Willy POLLER, ancien prisonnier de guerre allemand

migrations_tem_pollerTémoignage recueilli par Alain Gagnieux les 5 et 25 juillet 2007 pour Étrangers de chez nous, L’immigration dans le Doubs et à Colombier-Fontaine (1850-1950)

 

Willy Poller naît en 1923 à Borby (aujourd’hui Eckernförde), dans le Schleswig-Holstein. Sa famille est protestante. Son père travaille dans le bâtiment puis est embauché vers 1937 dans une usine de fabrication de torpilles. Sa mère est issue d’une famille de pêcheurs. Willy a un frère et deux sœurs.

À la sortie de l’école en 1938, il entre en apprentissage chez un artisan pour y apprendre le métier de ferblantier-plombier.

Willy est mobilisé en novembre 1942. Après ses classes, il entre dans une école d’aviation où il apprend le chargement des bombes sous les avions. En 1943, il est affecté dans une unité de chasseurs lourds bimoteurs Messerschmitt Bf 110, où il est employé à l’entretien de l’armement.

Après un long périple – Munich, Trapani en Sicile, Rome, Brest en France, Linz en Autriche – il est fait prisonnier le 27 avril 1945 à Memmingen en Bavière par une unité de chars américaine. Il est alors évacué à Heilbronn, dans le Bade-Wurtemberg.

C’est alors que « la France réclamait des prisonniers ».

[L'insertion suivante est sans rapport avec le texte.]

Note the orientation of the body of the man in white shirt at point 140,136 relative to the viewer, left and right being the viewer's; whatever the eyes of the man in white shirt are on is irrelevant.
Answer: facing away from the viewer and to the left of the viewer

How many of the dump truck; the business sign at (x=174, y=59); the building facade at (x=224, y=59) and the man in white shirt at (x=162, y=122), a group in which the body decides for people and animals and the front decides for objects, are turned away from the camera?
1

Willy Poller (au centre) en 1942 à l’école d’aviation

Willy Poller (au centre) en 1942 à l’école d’aviation

Willy se retrouve donc à Chartres, puis en février 1946 à Belfort, où il est affecté au nettoyage des casernes puis à la pose de rails de chemin de fer. Alors qu’il aurait dû accompagner ses camarades vers des chantiers de déminage, on préfère l’envoyer à Champagney dans le Doubs, où il travaille une dizaine de jours chez un ferblantier.

Son patron appréciait son travail et aurait bien voulu le garder. Mais en mars 1946, Willy est conduit à Rougemont où il retrouve une vingtaine de ses compatriotes, l’un employé comme boulanger, deux à la maçonnerie, d’autres dans une carrière voisine… Lui travailla comme ferblantier ; il réalisa notamment la couverture du clocher de l’église de La Chapelle-sous-Rougemont.

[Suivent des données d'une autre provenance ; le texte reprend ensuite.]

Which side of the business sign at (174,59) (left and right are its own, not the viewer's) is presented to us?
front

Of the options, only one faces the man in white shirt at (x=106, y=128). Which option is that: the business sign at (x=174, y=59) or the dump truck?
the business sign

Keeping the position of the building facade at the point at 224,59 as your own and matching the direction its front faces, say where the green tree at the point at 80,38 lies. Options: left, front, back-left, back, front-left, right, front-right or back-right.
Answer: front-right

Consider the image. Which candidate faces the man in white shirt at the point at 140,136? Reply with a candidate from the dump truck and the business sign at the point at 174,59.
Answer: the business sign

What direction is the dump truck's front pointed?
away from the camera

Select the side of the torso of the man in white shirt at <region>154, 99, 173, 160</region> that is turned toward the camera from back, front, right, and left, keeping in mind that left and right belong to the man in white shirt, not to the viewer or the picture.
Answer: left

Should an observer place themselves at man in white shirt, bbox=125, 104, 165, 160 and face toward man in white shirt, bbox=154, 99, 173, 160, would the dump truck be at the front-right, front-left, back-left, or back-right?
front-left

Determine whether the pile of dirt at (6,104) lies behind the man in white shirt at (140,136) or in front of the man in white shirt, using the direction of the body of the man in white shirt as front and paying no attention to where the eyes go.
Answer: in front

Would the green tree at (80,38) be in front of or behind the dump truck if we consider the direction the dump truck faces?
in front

Le 6 octobre 1947, à Colombier-Fontaine, Willy signe un contrat d’un an avec l’entreprise Baumann, à l’issue duquel il obtiendra le statut de « travailleur libre ». Il retrouve alors une douzaine de ses compatriotes, eux aussi prisonniers de guerre, les uns travaillant comme menuisier, peintre, électricien, les autres comme maçon, chauffeur, manœuvre, ou encore ouvrier agricole dans la ferme de Walter Baumann à Villars-sous-Écot. À l’expiration de son contrat, il est effectivement libre et rentre chez lui en Allemagne. Mais il n’y trouve pas de travail. Comme il dispose d’un délai d’un mois pour revenir en France sans formalité, il décide de retourner sans attendre à Colombier-Fontaine. Et il réintègre la chaiserie Baumann en qualité de ferblantier. C’est alors qu’il rencontre Raymonde Devaux, originaire de Rang, avec laquelle il se marie en 1949. Son avenir est donc en France. Ils auront six enfants, trois garçons et trois filles [1].

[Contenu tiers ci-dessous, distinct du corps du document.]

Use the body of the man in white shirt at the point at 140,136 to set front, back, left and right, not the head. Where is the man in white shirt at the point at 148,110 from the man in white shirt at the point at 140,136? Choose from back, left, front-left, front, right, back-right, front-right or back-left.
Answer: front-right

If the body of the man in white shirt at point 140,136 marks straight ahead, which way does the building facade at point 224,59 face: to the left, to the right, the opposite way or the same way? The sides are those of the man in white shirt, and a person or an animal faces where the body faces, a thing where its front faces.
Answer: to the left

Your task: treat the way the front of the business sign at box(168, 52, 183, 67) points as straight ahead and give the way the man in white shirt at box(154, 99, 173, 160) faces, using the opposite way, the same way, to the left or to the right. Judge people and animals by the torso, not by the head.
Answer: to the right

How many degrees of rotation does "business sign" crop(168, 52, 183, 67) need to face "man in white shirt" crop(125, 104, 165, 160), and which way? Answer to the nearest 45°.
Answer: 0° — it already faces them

Dans l’entreprise Baumann, Willy pratique d’abord son métier de base. Puis il est chargé des systèmes d’aspiration des déchets de bois (copeaux, sciures, etc.).

Willy Poller (3ème en partant de la gauche) en 1964 dans l’entreprise Baumann.

Willy Poller (3ème en partant de la gauche) en 1964
dans l’entreprise Baumann.

Avec les habitants du village, ce fut un peu dur au début. Mais il comprend ce que pouvaient ressentir à son égard les personnes ayant eu affaire aux soldats allemands. Toutefois, il n’a jamais eu de problème avec ses collègues de travail.

De ses compatriotes, seuls sont restés à Colombier-Fontaine Heinrich Lemke, Jean Muders et Kurt Hebert ; ils sont aujourd’hui décédés tous les trois.

Willy Poller a toujours gardé le contact avec sa famille restée en Allemagne, grâce notamment à de fréquents séjours au pays natal avec son épouse et ses enfants.

Notes :

1. En vertu de l’ordonnance du 19 octobre 1945 « portant code de la nationalité française » les six enfants de M. et Mme Poller étaient Français à leur naissance : « Art. 24. Est Français, sauf la faculté de répudier cette qualité dans les six mois précédant sa majorité : 1° L’enfant légitime né en France d’une mère qui y est elle-même née […] ».